À l’approche de la fête de tabaski l’ambiance était à la fois joyeuse et tendue dans les marchés maliens.

Alors que les familles se préparaient à honorer le rituel du sacrifice, le renchérissement du

mouton complique l’accès à cette tradition pour beaucoup. Entre attachement culturel et réalités économiques, les maliens ont jonglé entre foi ,solidarité, et sacrifices financiers.

<< Cette année le prix d’un mouton de taille moyenne à bamako a coûté entre 120.000 et 250.000 FCFA , contre 80.000 à 150.000 il y’a de cela trois ans >> affirme Adama Dembele chauffeur de taxi à Bamako.

La tabaski ou l’Aid El kébir commémore le sacrifice d’Ibrahim. Traditionnellement chaque chef de famille qui en a les moyens doit sacrifier un mouton. Mais pour beaucoup ne pas sacrifier un mouton équivaut à manquer un devoir religieux.

<< Même si on doit s’endetter on ne peut pas passer la tabaski sans mouton , c’est une question d’honneur >> affirme Boubacar , réparateur de moto.

Dans un pays où plus de 40% de la population vit sous le seuil de la pauvreté le sacrifice du mouton est devenu  une source d’endettement ou de privation.

<< certains Maliens préfèrent se tourner vers les tontines, contracter un prêt informel auprès des proches ou faire des sacrifices collectifs pour alléger les coûts >> affirme Oumou, vendeuse au marché de Médina coura.

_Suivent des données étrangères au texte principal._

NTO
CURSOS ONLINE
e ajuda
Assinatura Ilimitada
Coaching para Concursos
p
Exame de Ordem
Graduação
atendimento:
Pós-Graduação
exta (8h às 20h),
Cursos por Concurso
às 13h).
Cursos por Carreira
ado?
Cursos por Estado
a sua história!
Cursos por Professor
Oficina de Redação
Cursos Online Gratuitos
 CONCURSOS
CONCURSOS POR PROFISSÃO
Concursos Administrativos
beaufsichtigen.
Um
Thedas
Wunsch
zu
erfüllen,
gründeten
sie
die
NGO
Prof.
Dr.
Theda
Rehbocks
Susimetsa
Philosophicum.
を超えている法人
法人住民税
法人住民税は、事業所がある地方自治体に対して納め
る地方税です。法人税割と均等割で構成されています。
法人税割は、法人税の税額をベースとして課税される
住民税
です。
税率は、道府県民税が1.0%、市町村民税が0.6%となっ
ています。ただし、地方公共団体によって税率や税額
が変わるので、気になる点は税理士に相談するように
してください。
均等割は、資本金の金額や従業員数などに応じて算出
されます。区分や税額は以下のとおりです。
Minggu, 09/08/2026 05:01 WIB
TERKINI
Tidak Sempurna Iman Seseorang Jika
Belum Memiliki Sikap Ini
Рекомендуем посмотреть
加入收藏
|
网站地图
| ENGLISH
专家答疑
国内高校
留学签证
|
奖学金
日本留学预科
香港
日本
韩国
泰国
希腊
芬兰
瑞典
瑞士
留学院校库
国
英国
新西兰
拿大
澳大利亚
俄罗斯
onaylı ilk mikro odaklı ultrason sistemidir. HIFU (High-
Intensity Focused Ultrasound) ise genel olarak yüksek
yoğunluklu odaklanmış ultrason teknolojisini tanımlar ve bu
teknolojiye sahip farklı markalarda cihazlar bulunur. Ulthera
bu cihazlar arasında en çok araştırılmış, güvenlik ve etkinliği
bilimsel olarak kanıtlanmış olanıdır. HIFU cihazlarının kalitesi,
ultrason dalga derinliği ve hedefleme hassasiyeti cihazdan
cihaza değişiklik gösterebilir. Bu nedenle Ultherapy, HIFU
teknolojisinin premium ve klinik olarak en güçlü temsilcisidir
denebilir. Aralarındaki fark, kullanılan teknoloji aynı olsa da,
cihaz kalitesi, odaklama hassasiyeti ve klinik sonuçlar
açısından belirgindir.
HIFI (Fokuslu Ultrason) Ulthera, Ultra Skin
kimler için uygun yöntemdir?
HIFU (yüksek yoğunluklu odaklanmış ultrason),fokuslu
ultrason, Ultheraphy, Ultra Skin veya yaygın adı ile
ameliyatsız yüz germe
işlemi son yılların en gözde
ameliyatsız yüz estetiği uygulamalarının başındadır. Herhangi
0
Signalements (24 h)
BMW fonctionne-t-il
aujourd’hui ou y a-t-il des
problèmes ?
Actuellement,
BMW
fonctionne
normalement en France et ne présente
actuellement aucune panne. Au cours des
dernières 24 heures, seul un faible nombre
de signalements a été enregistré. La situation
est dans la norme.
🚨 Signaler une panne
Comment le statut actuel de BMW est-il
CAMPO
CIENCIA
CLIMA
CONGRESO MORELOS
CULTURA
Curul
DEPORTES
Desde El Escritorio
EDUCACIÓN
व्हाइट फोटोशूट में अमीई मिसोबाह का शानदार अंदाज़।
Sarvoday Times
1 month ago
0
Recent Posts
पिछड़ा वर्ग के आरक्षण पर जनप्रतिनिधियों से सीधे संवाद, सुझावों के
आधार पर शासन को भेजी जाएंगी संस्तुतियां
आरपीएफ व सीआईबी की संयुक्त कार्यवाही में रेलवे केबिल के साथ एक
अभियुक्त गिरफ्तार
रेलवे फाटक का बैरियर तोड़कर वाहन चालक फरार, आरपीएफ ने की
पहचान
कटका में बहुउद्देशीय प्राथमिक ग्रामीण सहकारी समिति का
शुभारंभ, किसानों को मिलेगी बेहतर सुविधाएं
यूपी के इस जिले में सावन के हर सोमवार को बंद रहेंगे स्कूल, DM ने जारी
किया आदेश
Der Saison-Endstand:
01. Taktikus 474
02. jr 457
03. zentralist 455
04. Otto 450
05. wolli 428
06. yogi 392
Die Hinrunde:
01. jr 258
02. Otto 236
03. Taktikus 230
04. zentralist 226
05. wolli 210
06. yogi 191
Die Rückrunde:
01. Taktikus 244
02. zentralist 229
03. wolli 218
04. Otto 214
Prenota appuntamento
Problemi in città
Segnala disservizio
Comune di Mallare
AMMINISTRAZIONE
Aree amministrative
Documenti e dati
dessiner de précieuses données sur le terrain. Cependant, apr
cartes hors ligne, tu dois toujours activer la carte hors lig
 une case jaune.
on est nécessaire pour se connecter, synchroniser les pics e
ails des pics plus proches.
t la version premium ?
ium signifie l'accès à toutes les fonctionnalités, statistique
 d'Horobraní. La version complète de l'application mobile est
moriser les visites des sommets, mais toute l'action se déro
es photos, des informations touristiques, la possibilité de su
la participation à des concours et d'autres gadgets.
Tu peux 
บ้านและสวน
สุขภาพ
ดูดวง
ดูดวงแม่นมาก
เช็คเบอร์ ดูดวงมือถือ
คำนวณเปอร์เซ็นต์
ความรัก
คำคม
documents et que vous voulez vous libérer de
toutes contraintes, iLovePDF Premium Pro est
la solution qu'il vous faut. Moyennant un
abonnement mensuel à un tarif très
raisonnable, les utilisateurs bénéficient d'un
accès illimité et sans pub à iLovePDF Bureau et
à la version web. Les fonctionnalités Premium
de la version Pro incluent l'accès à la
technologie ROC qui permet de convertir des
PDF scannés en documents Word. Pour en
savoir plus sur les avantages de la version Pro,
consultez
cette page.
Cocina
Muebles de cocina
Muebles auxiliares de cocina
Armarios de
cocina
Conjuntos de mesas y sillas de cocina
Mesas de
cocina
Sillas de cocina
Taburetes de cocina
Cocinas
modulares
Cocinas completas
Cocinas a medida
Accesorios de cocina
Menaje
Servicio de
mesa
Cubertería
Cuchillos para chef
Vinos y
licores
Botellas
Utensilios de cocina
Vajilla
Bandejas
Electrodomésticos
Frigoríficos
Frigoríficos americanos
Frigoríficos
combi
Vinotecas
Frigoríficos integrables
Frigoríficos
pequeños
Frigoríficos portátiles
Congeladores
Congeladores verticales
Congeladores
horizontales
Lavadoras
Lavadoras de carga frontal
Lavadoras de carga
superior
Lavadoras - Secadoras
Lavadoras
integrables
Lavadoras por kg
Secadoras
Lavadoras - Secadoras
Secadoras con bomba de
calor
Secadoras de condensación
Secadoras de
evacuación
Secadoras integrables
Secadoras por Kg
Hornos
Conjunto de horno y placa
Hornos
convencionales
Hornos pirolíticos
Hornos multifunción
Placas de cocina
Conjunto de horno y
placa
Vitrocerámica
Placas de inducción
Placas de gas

Au delà de l’aspect religieux, la tabaski est aussi une démonstration sociale. Ne pas sacrifier peut être vu comme un signe de pauvreté ,voire de négligence religieuse. Vêtements neufs, repas abondants, visites de famille… la fête devient une vitrine sociale.

Selon un sociologue : << la tabaski , dans les villes maliennes , est de plus en plus perçue comme une obligation sociale. On sacrifie parfois plus pour le regard des autres que pour Dieu. >>

Le sacrifice de la tabaski est fortement recommandé mais non obligatoire pour les musulmans qui n’en ont pas les moyens.

<< celui qui ne peut pas sacrifier n’a aucun péché. Allah n’impose à aucune âme une charge supérieure à sa capacité >>soulignent  des imams dans les sermons du Vendredi.

<< La fête ne doit pas être une course à la dépense. Ce n’est pas une compétition. Celui qui partage ce qu’il a accomplit le plus grand acte >>.

Entre foi, tradition et réalités économiques, la tabaski au Mali illustre les contradictions d’une société en mutation. Une fête sacrée que beaucoup veulent préserver sans se sacrifier eux mêmes.